Implementing Webauthn - a series of complexities …

I have recently started to work on a rust webauthn library, to allow servers to be implemented. However, in this process I have noticed a few complexities to an API that should have so much promise for improving the state of authentication. So far I can say I have not found any cryptographic issues, but the design of the standard does raise questions about the ability for people to correctly implement Webauthn servers.

Odd structure decisions

Webauth is made up of multiple encoding standards. There is a good reason for this, which is that the json parts are for the webbrowser, and the cbor parts are for ctap and the authenticator device.

However, I quickly noticed an issue in the Attestation Object, as described here https://w3c.github.io/webauthn/#sctn-attestation . Can you see the problem?

The problem is that the Authenticator Data relies on hand-parsing bytes, and has two structures that are concatenated with no length. This means:

  • You have to hand parse bytes 0 -> 36
  • You then have to CBOR deserialise the Attested Cred Data (if present)
  • You then need to serialise the ACD back to bytes and record that length (if your library doesn’t tell you how long the amount of data is parsed was).
  • Then you need to CBOR deserialise the Extensions.

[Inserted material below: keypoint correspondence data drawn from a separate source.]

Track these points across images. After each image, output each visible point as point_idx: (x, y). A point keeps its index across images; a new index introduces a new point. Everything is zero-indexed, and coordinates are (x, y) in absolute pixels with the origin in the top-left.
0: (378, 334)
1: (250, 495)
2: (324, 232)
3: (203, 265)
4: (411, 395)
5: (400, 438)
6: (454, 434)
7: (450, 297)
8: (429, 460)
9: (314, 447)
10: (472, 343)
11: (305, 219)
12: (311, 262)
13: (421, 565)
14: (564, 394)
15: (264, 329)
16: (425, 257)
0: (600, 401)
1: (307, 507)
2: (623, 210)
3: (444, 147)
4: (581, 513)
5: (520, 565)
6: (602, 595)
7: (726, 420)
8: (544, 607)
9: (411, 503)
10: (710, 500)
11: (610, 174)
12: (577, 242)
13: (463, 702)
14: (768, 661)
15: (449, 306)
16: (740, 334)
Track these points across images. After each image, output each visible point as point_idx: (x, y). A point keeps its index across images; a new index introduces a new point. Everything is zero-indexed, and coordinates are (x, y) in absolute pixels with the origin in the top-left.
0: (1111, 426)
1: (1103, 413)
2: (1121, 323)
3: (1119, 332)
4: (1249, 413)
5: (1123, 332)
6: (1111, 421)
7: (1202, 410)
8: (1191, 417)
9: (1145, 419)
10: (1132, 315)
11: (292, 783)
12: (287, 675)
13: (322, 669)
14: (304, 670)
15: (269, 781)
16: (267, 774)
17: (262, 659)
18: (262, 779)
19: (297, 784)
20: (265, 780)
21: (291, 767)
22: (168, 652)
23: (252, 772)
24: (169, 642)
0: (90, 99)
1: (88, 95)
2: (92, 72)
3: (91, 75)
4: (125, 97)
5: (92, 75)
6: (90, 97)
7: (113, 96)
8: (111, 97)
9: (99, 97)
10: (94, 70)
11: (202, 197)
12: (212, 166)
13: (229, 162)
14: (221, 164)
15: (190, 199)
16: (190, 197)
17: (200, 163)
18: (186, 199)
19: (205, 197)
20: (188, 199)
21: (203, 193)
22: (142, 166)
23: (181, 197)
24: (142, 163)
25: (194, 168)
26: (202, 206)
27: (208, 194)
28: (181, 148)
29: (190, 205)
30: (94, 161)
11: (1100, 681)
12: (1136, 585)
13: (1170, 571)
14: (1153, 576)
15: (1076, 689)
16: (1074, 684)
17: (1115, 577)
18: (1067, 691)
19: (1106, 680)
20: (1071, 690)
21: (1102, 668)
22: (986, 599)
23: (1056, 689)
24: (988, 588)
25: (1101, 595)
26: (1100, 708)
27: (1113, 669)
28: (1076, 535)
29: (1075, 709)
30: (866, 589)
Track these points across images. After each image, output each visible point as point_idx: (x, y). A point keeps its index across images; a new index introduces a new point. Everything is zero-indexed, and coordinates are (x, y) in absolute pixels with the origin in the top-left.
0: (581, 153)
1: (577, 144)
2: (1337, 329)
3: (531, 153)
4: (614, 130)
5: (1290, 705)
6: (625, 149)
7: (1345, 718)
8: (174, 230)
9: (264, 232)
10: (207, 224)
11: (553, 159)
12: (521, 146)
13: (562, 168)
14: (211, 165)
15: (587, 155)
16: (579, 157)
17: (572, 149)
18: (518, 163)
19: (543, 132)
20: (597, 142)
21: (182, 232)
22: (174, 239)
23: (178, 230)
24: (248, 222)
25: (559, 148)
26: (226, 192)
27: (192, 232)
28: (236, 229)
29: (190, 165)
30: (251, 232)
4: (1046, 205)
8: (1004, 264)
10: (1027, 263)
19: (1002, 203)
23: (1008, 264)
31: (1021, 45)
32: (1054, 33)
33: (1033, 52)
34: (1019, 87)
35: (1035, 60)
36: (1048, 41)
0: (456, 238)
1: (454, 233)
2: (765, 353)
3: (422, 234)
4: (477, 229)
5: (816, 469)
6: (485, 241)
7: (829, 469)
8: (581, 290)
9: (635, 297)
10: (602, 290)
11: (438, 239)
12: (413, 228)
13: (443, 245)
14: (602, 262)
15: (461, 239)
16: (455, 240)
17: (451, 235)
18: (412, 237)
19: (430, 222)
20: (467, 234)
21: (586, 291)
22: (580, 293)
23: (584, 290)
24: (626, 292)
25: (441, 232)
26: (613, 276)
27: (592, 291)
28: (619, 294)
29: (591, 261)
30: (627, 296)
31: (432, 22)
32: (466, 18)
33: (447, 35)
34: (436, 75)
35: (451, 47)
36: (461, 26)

What’s more insulting about this situation is that the Authenticator Data literally is part of the AttestationObject which is already provided as CBOR! There seems to be no obvious reason for this to require hand-parsing, as the Authenticator Data which will be signature checked, has it’s byte form checked, so you could have the AttestationObject store authDataBytes, then you can CBOR decode the nested structure (allowing the hashing of the bytes later).

There are many risks here because now you have requirements to length check all the parameters which people could get wrong - when CBOR would handle this correctly for you you and provides a good level of correctness that the structure is altered. I also trust the CBOR parser authors to do proper length checks too compared to my crappy byte parsing code!

Confusing Naming Conventions and Layout

The entire standard is full of various names and structures, which are complex, arbitrarily nested and hard to see why they are designed this way. Perhaps it’s a legacy compatability issue? More likely I think it’s object-oriented programming leaking into the specification, which is a paradigm that is not universally applicable.

Regardless, it would be good if the structures were flatter, and named better. There are many confusing structure names throughout the standard, and it can sometimes be hard to identify what you require and don’t require.

Additionally, naming of fields and their use, uses abbrivations to save bandwidth, but makes it hard to follow. I did honestly get confused about the difference between rp (the relying party name) and rp_id, where the challenge provides rp, and the browser response use rp_id.

It can be easy to point fingers and say “ohh William, you’re just not reading it properly and are stupid”. Am I? Or is it that humans find it really hard to parse data like this, and our brains are better suited to other tasks? Human factors are important to consider in specification design both in naming of values, consistency of their use, and appropriate communication as to how they are used properly. I’m finding this to be a barrier to correct implementation now (especially as the signature verification section is very fragmented and hard to follow …).

Crypto Steps seem complex or too static

There are a lot of possible choices here - there are 6 attestation formats and 5 attestation types. As some formats only do some types, there are then 11 verification paths you need to implement for all possible authenticators. I think this level of complexity will lead to mistakes over a large number of possible code branch paths, or lacking support for some device types which people may not have access to.

I think it may have been better to limit the attestation format to one, well defined format, and within that to limit the attestation types available to suit a more broad range of uses.

It feels a lot like these choice are part of some internal Google/MS/Other internal decisions for high security devices, or custom deviges, which will be internally used. It’s leaked into the spec and it raises questions about the ability for people to meaningfully implement the full specification for all possible devices, let alone correctly.

Some parts even omit details in a cryptographic operation, such as here in verification step 2, it doesn’t even list what format the bytes are. (Hint: it’s DER x509).

What would I change?

  • Be more specific

There should be no assumptions about format types, what is in bytes. Be verbose, detailed and without ambiguity.

  • Use type safe, length checked structures.

I would probably make the entire thing a single CBOR structure which contains other nested structures as required. We should never have to hand-parse bytes in 2019, especially when there is a great deal of evidence to show the risks of expecting people to do this.

  • Don’t assume object orientation

I think simpler, flatter structures in the json/cbor would have helped, and been clearer to implement, rather than the really complex maze of types currently involved.

Summary

Despite these concerns, I still think webauthn is a really good standard, and I really do think it will become the future of authentication. I’m hoping to help make that a reality in opensource and I hope that in the future I can contribute to further development and promotion of webauthn.